Nober sent the letter to request plans on how railroad executives would handle peak fall demand in 2005, but it included one, particularly offensive sentence, according to five state grain and feed associations. It stated: “I am pleased that despite the unprecedented volumes tendered to the railroads during the 2004 fall peak season, the railroads were able to handle these demands without any significant degradation of system fluidity and performance.”
Such a statement is a far cry from reality, “and the STB was informed of that,” countered a letter sent to Nober on July 6 by the Grain and Feed Association of Illinois, the Minnesota Grain and Feed Association, the Nebraska Grain and Feed Association, the North Dakota Grain Dealers Association and the Texas Grain and Feed Association. The letter stated instances of rail car orders being “40-50 days behind.”
Since then, Nober has agreed to meet with grain and feed associations at an upcoming railroad industry forum, says Bob Zelenka, executive director, Minnesota Grain and Feed Association. However, at press time Zelenka says he's still disappointed in Nober's words and actions.
“We wouldn't expect a regulator to get so chummy with the industry he is supposed to be regulating,” he explains, “but that appears to be the case.”
— John Pocock
Recent increases in railroad rates on the BNSF are destroying specialty grain markets, according to Bob Zelenka, executive director, Midwest Shippers' Association, Minneapolis, MN.
“The BNSF railroad increased their containerized bulk grain rate and also implemented a general rate increase on grain in their contracts with the steamship lines about six months ago,” Zelenka says. “The steamship lines, in turn, contract with container shippers, who were assessed this new surcharge as a pass-through that amounted to an additional $220 per 20-foot container.”
The alternative of trying to keep specialty grains segregated when shipping in regular grain hopper cars is impractical, says Zelenka. Bagging specialty grains before shipping is another option, he adds, but it's too expensive.

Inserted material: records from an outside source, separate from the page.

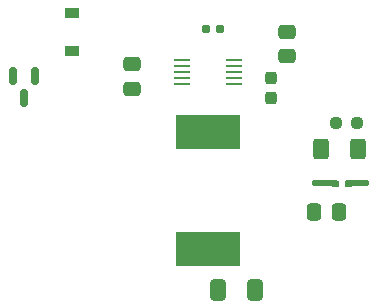
<source format=gtp>
G04 #@! TF.GenerationSoftware,KiCad,Pcbnew,(6.0.1)*
G04 #@! TF.CreationDate,2022-04-24T16:28:56-07:00*
G04 #@! TF.ProjectId,PS_controller,50535f63-6f6e-4747-926f-6c6c65722e6b,rev?*
G04 #@! TF.SameCoordinates,Original*
G04 #@! TF.FileFunction,Paste,Top*
G04 #@! TF.FilePolarity,Positive*
%FSLAX46Y46*%
G04 Gerber Fmt 4.6, Leading zero omitted, Abs format (unit mm)*
G04 Created by KiCad (PCBNEW (6.0.1)) date 2022-04-24 16:28:56*
%MOMM*%
%LPD*%
G01*
G04 APERTURE LIST*
G04 Aperture macros list*
%AMRoundRect*
0 Rectangle with rounded corners*
0 $1 Rounding radius*
0 $2 $3 $4 $5 $6 $7 $8 $9 X,Y pos of 4 corners*
0 Add a 4 corners polygon primitive as box body*
4,1,4,$2,$3,$4,$5,$6,$7,$8,$9,$2,$3,0*
0 Add four circle primitives for the rounded corners*
1,1,$1+$1,$2,$3*
1,1,$1+$1,$4,$5*
1,1,$1+$1,$6,$7*
1,1,$1+$1,$8,$9*
0 Add four rect primitives between the rounded corners*
20,1,$1+$1,$2,$3,$4,$5,0*
20,1,$1+$1,$4,$5,$6,$7,0*
20,1,$1+$1,$6,$7,$8,$9,0*
20,1,$1+$1,$8,$9,$2,$3,0*%
G04 Aperture macros list end*
%ADD10C,0.120000*%
%ADD11R,1.200000X0.900000*%
%ADD12RoundRect,0.160000X0.197500X0.160000X-0.197500X0.160000X-0.197500X-0.160000X0.197500X-0.160000X0*%
%ADD13RoundRect,0.150000X-0.150000X0.587500X-0.150000X-0.587500X0.150000X-0.587500X0.150000X0.587500X0*%
%ADD14RoundRect,0.132750X0.888750X0.132750X-0.888750X0.132750X-0.888750X-0.132750X0.888750X-0.132750X0*%
%ADD15RoundRect,0.125000X0.996500X0.125000X-0.996500X0.125000X-0.996500X-0.125000X0.996500X-0.125000X0*%
%ADD16RoundRect,0.250000X-0.400000X-0.625000X0.400000X-0.625000X0.400000X0.625000X-0.400000X0.625000X0*%
%ADD17RoundRect,0.237500X-0.237500X0.300000X-0.237500X-0.300000X0.237500X-0.300000X0.237500X0.300000X0*%
%ADD18RoundRect,0.250000X0.475000X-0.337500X0.475000X0.337500X-0.475000X0.337500X-0.475000X-0.337500X0*%
%ADD19R,1.333500X0.279400*%
%ADD20RoundRect,0.250000X-0.475000X0.337500X-0.475000X-0.337500X0.475000X-0.337500X0.475000X0.337500X0*%
%ADD21RoundRect,0.250000X-0.412500X-0.650000X0.412500X-0.650000X0.412500X0.650000X-0.412500X0.650000X0*%
%ADD22R,5.400000X2.900000*%
%ADD23RoundRect,0.250000X-0.337500X-0.475000X0.337500X-0.475000X0.337500X0.475000X-0.337500X0.475000X0*%
%ADD24RoundRect,0.237500X0.250000X0.237500X-0.250000X0.237500X-0.250000X-0.237500X0.250000X-0.237500X0*%
G04 APERTURE END LIST*
D10*
X199070000Y-89480000D02*
X198577571Y-89480000D01*
X198577571Y-89480000D02*
X198577571Y-89080000D01*
X198577571Y-89080000D02*
X199070000Y-89080000D01*
X199070000Y-89080000D02*
X199070000Y-89480000D01*
G36*
X199070000Y-89480000D02*
G01*
X198577571Y-89480000D01*
X198577571Y-89080000D01*
X199070000Y-89080000D01*
X199070000Y-89480000D01*
G37*
X197970000Y-89480000D02*
X197477571Y-89480000D01*
X197477571Y-89480000D02*
X197477571Y-89080000D01*
X197477571Y-89080000D02*
X197970000Y-89080000D01*
X197970000Y-89080000D02*
X197970000Y-89480000D01*
G36*
X197970000Y-89480000D02*
G01*
X197477571Y-89480000D01*
X197477571Y-89080000D01*
X197970000Y-89080000D01*
X197970000Y-89480000D01*
G37*
D11*
X175514000Y-78104000D03*
X175514000Y-74804000D03*
D12*
X188049500Y-76212500D03*
X186854500Y-76212500D03*
D13*
X172348000Y-80208000D03*
X170448000Y-80208000D03*
X171398000Y-82083000D03*
D14*
X199570000Y-89280000D03*
D15*
X196870000Y-89280000D03*
D16*
X196560000Y-86322000D03*
X199660000Y-86322000D03*
D17*
X192294000Y-80350000D03*
X192294000Y-82075000D03*
D18*
X193700000Y-78490000D03*
X193700000Y-76415000D03*
D19*
X184777850Y-78861740D03*
X184777850Y-79362120D03*
X184777850Y-79862500D03*
X184777850Y-80362880D03*
X184777850Y-80863260D03*
X189210150Y-80863260D03*
X189210150Y-80362880D03*
X189210150Y-79862500D03*
X189210150Y-79362120D03*
X189210150Y-78861740D03*
D20*
X180594000Y-79205000D03*
X180594000Y-81280000D03*
D21*
X187837500Y-98300000D03*
X190962500Y-98300000D03*
D22*
X187000000Y-84950000D03*
X187000000Y-94850000D03*
D23*
X195972500Y-91700000D03*
X198047500Y-91700000D03*
D24*
X199632500Y-84120000D03*
X197807500Y-84120000D03*
M02*

</source>
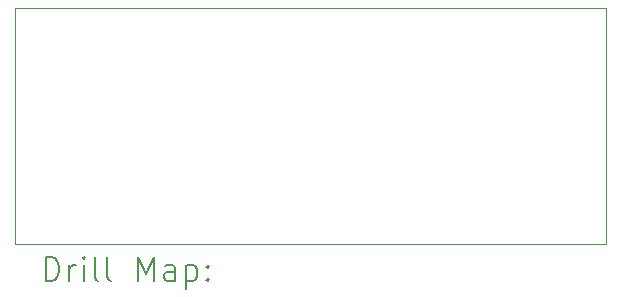
<source format=gbr>
%TF.GenerationSoftware,KiCad,Pcbnew,8.0.5*%
%TF.CreationDate,2024-10-12T18:06:36+02:00*%
%TF.ProjectId,DCDC_converter,44434443-5f63-46f6-9e76-65727465722e,rev?*%
%TF.SameCoordinates,Original*%
%TF.FileFunction,Drillmap*%
%TF.FilePolarity,Positive*%
%FSLAX45Y45*%
G04 Gerber Fmt 4.5, Leading zero omitted, Abs format (unit mm)*
G04 Created by KiCad (PCBNEW 8.0.5) date 2024-10-12 18:06:36*
%MOMM*%
%LPD*%
G01*
G04 APERTURE LIST*
%ADD10C,0.050000*%
%ADD11C,0.200000*%
G04 APERTURE END LIST*
D10*
X10000000Y-7000000D02*
X5000000Y-7000000D01*
X10000000Y-5000000D02*
X10000000Y-7000000D01*
X5000000Y-5000000D02*
X10000000Y-5000000D01*
X5000000Y-7000000D02*
X5000000Y-5000000D01*
D11*
X5258277Y-7313984D02*
X5258277Y-7113984D01*
X5258277Y-7113984D02*
X5305896Y-7113984D01*
X5305896Y-7113984D02*
X5334467Y-7123508D01*
X5334467Y-7123508D02*
X5353515Y-7142555D01*
X5353515Y-7142555D02*
X5363039Y-7161603D01*
X5363039Y-7161603D02*
X5372563Y-7199698D01*
X5372563Y-7199698D02*
X5372563Y-7228269D01*
X5372563Y-7228269D02*
X5363039Y-7266365D01*
X5363039Y-7266365D02*
X5353515Y-7285412D01*
X5353515Y-7285412D02*
X5334467Y-7304460D01*
X5334467Y-7304460D02*
X5305896Y-7313984D01*
X5305896Y-7313984D02*
X5258277Y-7313984D01*
X5458277Y-7313984D02*
X5458277Y-7180650D01*
X5458277Y-7218746D02*
X5467801Y-7199698D01*
X5467801Y-7199698D02*
X5477324Y-7190174D01*
X5477324Y-7190174D02*
X5496372Y-7180650D01*
X5496372Y-7180650D02*
X5515420Y-7180650D01*
X5582086Y-7313984D02*
X5582086Y-7180650D01*
X5582086Y-7113984D02*
X5572563Y-7123508D01*
X5572563Y-7123508D02*
X5582086Y-7133031D01*
X5582086Y-7133031D02*
X5591610Y-7123508D01*
X5591610Y-7123508D02*
X5582086Y-7113984D01*
X5582086Y-7113984D02*
X5582086Y-7133031D01*
X5705896Y-7313984D02*
X5686848Y-7304460D01*
X5686848Y-7304460D02*
X5677324Y-7285412D01*
X5677324Y-7285412D02*
X5677324Y-7113984D01*
X5810658Y-7313984D02*
X5791610Y-7304460D01*
X5791610Y-7304460D02*
X5782086Y-7285412D01*
X5782086Y-7285412D02*
X5782086Y-7113984D01*
X6039229Y-7313984D02*
X6039229Y-7113984D01*
X6039229Y-7113984D02*
X6105896Y-7256841D01*
X6105896Y-7256841D02*
X6172562Y-7113984D01*
X6172562Y-7113984D02*
X6172562Y-7313984D01*
X6353515Y-7313984D02*
X6353515Y-7209222D01*
X6353515Y-7209222D02*
X6343991Y-7190174D01*
X6343991Y-7190174D02*
X6324943Y-7180650D01*
X6324943Y-7180650D02*
X6286848Y-7180650D01*
X6286848Y-7180650D02*
X6267801Y-7190174D01*
X6353515Y-7304460D02*
X6334467Y-7313984D01*
X6334467Y-7313984D02*
X6286848Y-7313984D01*
X6286848Y-7313984D02*
X6267801Y-7304460D01*
X6267801Y-7304460D02*
X6258277Y-7285412D01*
X6258277Y-7285412D02*
X6258277Y-7266365D01*
X6258277Y-7266365D02*
X6267801Y-7247317D01*
X6267801Y-7247317D02*
X6286848Y-7237793D01*
X6286848Y-7237793D02*
X6334467Y-7237793D01*
X6334467Y-7237793D02*
X6353515Y-7228269D01*
X6448753Y-7180650D02*
X6448753Y-7380650D01*
X6448753Y-7190174D02*
X6467801Y-7180650D01*
X6467801Y-7180650D02*
X6505896Y-7180650D01*
X6505896Y-7180650D02*
X6524943Y-7190174D01*
X6524943Y-7190174D02*
X6534467Y-7199698D01*
X6534467Y-7199698D02*
X6543991Y-7218746D01*
X6543991Y-7218746D02*
X6543991Y-7275888D01*
X6543991Y-7275888D02*
X6534467Y-7294936D01*
X6534467Y-7294936D02*
X6524943Y-7304460D01*
X6524943Y-7304460D02*
X6505896Y-7313984D01*
X6505896Y-7313984D02*
X6467801Y-7313984D01*
X6467801Y-7313984D02*
X6448753Y-7304460D01*
X6629705Y-7294936D02*
X6639229Y-7304460D01*
X6639229Y-7304460D02*
X6629705Y-7313984D01*
X6629705Y-7313984D02*
X6620182Y-7304460D01*
X6620182Y-7304460D02*
X6629705Y-7294936D01*
X6629705Y-7294936D02*
X6629705Y-7313984D01*
X6629705Y-7190174D02*
X6639229Y-7199698D01*
X6639229Y-7199698D02*
X6629705Y-7209222D01*
X6629705Y-7209222D02*
X6620182Y-7199698D01*
X6620182Y-7199698D02*
X6629705Y-7190174D01*
X6629705Y-7190174D02*
X6629705Y-7209222D01*
M02*

</source>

“It doesn't make sense to discourage specialty grain movement in bulk containers with this ocean-carrier bulk-grain surcharge, which has resulted from the increased railroad rates,” says Zelenka. “The surcharge just adds insult to injury and has no basis other than profit taking by the railroad and, to a much lesser degree, profit taking by the steamship lines.”
Suann Lundsberg, media relations manager, BNSF Railway Company, disagrees.
“BNSF realizes the value of supporting the transportation of bulk agricultural commodities in international containers, and is committed to this business,” she says. “BNSF does not have a surcharge for bulk grain. The rate is the rate. The only surcharge we have is a fuel surcharge.”